--- START OF Input records ---

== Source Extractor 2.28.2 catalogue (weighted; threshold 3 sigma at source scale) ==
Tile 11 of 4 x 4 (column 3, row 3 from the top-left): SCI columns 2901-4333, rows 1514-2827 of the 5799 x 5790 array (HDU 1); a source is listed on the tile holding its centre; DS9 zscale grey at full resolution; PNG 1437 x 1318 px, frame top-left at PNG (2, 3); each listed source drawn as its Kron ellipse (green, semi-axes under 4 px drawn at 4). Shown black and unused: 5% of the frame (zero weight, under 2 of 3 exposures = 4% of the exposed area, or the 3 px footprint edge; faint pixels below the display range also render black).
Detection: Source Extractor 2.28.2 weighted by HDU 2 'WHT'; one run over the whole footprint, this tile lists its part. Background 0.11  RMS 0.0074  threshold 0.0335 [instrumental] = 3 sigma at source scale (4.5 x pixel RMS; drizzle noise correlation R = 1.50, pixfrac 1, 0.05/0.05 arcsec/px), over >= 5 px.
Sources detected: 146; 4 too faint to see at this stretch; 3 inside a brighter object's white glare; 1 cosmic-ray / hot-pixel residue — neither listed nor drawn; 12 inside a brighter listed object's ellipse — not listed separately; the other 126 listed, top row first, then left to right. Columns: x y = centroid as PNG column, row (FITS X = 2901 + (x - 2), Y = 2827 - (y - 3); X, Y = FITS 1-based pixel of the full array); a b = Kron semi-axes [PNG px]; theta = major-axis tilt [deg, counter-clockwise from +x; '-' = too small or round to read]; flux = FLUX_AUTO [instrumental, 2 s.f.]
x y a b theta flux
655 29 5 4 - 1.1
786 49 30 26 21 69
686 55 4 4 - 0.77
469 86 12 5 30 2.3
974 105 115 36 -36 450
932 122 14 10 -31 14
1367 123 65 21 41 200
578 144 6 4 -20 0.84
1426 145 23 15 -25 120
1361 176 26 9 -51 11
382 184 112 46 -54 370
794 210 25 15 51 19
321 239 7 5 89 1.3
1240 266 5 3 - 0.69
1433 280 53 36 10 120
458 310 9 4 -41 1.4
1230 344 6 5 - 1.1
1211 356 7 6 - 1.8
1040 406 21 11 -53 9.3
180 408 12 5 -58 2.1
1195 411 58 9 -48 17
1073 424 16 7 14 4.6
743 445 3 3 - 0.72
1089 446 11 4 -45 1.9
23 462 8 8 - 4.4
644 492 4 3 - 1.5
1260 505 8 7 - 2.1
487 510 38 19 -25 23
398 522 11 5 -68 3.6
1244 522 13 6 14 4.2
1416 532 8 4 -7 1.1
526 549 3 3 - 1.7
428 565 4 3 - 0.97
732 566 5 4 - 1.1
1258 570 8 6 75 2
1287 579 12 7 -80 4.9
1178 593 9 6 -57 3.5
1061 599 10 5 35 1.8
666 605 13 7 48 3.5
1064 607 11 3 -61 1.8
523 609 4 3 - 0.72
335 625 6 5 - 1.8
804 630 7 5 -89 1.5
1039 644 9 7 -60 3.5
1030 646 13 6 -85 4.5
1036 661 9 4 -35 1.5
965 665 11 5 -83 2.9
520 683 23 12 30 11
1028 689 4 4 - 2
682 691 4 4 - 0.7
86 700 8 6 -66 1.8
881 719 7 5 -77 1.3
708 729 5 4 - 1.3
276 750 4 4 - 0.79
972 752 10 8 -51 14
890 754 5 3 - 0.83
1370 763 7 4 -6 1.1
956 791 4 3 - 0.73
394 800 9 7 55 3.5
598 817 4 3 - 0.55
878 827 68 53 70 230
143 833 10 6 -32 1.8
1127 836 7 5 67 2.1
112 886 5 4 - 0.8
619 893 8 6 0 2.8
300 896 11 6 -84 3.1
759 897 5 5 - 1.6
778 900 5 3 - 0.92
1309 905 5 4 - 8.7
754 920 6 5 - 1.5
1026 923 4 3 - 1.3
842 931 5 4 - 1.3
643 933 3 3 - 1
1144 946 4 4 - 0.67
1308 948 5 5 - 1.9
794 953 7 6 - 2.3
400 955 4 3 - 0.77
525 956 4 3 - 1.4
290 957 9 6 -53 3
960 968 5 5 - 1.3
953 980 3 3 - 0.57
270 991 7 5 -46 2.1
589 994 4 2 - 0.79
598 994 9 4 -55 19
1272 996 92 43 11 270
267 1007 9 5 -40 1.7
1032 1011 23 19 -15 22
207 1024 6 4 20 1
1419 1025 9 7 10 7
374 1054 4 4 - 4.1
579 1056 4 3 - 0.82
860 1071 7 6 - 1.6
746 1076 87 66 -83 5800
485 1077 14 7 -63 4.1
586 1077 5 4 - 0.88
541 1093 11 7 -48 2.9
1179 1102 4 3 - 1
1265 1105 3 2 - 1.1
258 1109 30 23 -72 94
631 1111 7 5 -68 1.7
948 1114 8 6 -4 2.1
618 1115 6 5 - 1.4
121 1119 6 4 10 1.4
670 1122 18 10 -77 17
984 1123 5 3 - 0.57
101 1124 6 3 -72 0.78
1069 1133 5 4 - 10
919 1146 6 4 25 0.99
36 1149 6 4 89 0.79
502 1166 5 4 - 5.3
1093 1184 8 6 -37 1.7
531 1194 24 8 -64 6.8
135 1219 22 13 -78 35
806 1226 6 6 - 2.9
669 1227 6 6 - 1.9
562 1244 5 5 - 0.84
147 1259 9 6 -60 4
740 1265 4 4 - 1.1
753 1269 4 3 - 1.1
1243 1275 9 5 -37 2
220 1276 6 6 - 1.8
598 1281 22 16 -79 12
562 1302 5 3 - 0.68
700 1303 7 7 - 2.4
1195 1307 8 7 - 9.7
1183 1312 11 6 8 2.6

--- END OF Input records ---

Reproduce the material above, switching every occurrence of "Source Extractor" to "SExtractor" and leaving everything else unchanged.

Finished task ::
== SExtractor 2.28.2 catalogue (weighted; threshold 3 sigma at source scale) ==
Tile 11 of 4 x 4 (column 3, row 3 from the top-left): SCI columns 2901-4333, rows 1514-2827 of the 5799 x 5790 array (HDU 1); a source is listed on the tile holding its centre; DS9 zscale grey at full resolution; PNG 1437 x 1318 px, frame top-left at PNG (2, 3); each listed source drawn as its Kron ellipse (green, semi-axes under 4 px drawn at 4). Shown black and unused: 5% of the frame (zero weight, under 2 of 3 exposures = 4% of the exposed area, or the 3 px footprint edge; faint pixels below the display range also render black).
Detection: SExtractor 2.28.2 weighted by HDU 2 'WHT'; one run over the whole footprint, this tile lists its part. Background 0.11  RMS 0.0074  threshold 0.0335 [instrumental] = 3 sigma at source scale (4.5 x pixel RMS; drizzle noise correlation R = 1.50, pixfrac 1, 0.05/0.05 arcsec/px), over >= 5 px.
Sources detected: 146; 4 too faint to see at this stretch; 3 inside a brighter object's white glare; 1 cosmic-ray / hot-pixel residue — neither listed nor drawn; 12 inside a brighter listed object's ellipse — not listed separately; the other 126 listed, top row first, then left to right. Columns: x y = centroid as PNG column, row (FITS X = 2901 + (x - 2), Y = 2827 - (y - 3); X, Y = FITS 1-based pixel of the full array); a b = Kron semi-axes [PNG px]; theta = major-axis tilt [deg, counter-clockwise from +x; '-' = too small or round to read]; flux = FLUX_AUTO [instrumental, 2 s.f.]
x y a b theta flux
655 29 5 4 - 1.1
786 49 30 26 21 69
686 55 4 4 - 0.77
469 86 12 5 30 2.3
974 105 115 36 -36 450
932 122 14 10 -31 14
1367 123 65 21 41 200
578 144 6 4 -20 0.84
1426 145 23 15 -25 120
1361 176 26 9 -51 11
382 184 112 46 -54 370
794 210 25 15 51 19
321 239 7 5 89 1.3
1240 266 5 3 - 0.69
1433 280 53 36 10 120
458 310 9 4 -41 1.4
1230 344 6 5 - 1.1
1211 356 7 6 - 1.8
1040 406 21 11 -53 9.3
180 408 12 5 -58 2.1
1195 411 58 9 -48 17
1073 424 16 7 14 4.6
743 445 3 3 - 0.72
1089 446 11 4 -45 1.9
23 462 8 8 - 4.4
644 492 4 3 - 1.5
1260 505 8 7 - 2.1
487 510 38 19 -25 23
398 522 11 5 -68 3.6
1244 522 13 6 14 4.2
1416 532 8 4 -7 1.1
526 549 3 3 - 1.7
428 565 4 3 - 0.97
732 566 5 4 - 1.1
1258 570 8 6 75 2
1287 579 12 7 -80 4.9
1178 593 9 6 -57 3.5
1061 599 10 5 35 1.8
666 605 13 7 48 3.5
1064 607 11 3 -61 1.8
523 609 4 3 - 0.72
335 625 6 5 - 1.8
804 630 7 5 -89 1.5
1039 644 9 7 -60 3.5
1030 646 13 6 -85 4.5
1036 661 9 4 -35 1.5
965 665 11 5 -83 2.9
520 683 23 12 30 11
1028 689 4 4 - 2
682 691 4 4 - 0.7
86 700 8 6 -66 1.8
881 719 7 5 -77 1.3
708 729 5 4 - 1.3
276 750 4 4 - 0.79
972 752 10 8 -51 14
890 754 5 3 - 0.83
1370 763 7 4 -6 1.1
956 791 4 3 - 0.73
394 800 9 7 55 3.5
598 817 4 3 - 0.55
878 827 68 53 70 230
143 833 10 6 -32 1.8
1127 836 7 5 67 2.1
112 886 5 4 - 0.8
619 893 8 6 0 2.8
300 896 11 6 -84 3.1
759 897 5 5 - 1.6
778 900 5 3 - 0.92
1309 905 5 4 - 8.7
754 920 6 5 - 1.5
1026 923 4 3 - 1.3
842 931 5 4 - 1.3
643 933 3 3 - 1
1144 946 4 4 - 0.67
1308 948 5 5 - 1.9
794 953 7 6 - 2.3
400 955 4 3 - 0.77
525 956 4 3 - 1.4
290 957 9 6 -53 3
960 968 5 5 - 1.3
953 980 3 3 - 0.57
270 991 7 5 -46 2.1
589 994 4 2 - 0.79
598 994 9 4 -55 19
1272 996 92 43 11 270
267 1007 9 5 -40 1.7
1032 1011 23 19 -15 22
207 1024 6 4 20 1
1419 1025 9 7 10 7
374 1054 4 4 - 4.1
579 1056 4 3 - 0.82
860 1071 7 6 - 1.6
746 1076 87 66 -83 5800
485 1077 14 7 -63 4.1
586 1077 5 4 - 0.88
541 1093 11 7 -48 2.9
1179 1102 4 3 - 1
1265 1105 3 2 - 1.1
258 1109 30 23 -72 94
631 1111 7 5 -68 1.7
948 1114 8 6 -4 2.1
618 1115 6 5 - 1.4
121 1119 6 4 10 1.4
670 1122 18 10 -77 17
984 1123 5 3 - 0.57
101 1124 6 3 -72 0.78
1069 1133 5 4 - 10
919 1146 6 4 25 0.99
36 1149 6 4 89 0.79
502 1166 5 4 - 5.3
1093 1184 8 6 -37 1.7
531 1194 24 8 -64 6.8
135 1219 22 13 -78 35
806 1226 6 6 - 2.9
669 1227 6 6 - 1.9
562 1244 5 5 - 0.84
147 1259 9 6 -60 4
740 1265 4 4 - 1.1
753 1269 4 3 - 1.1
1243 1275 9 5 -37 2
220 1276 6 6 - 1.8
598 1281 22 16 -79 12
562 1302 5 3 - 0.68
700 1303 7 7 - 2.4
1195 1307 8 7 - 9.7
1183 1312 11 6 8 2.6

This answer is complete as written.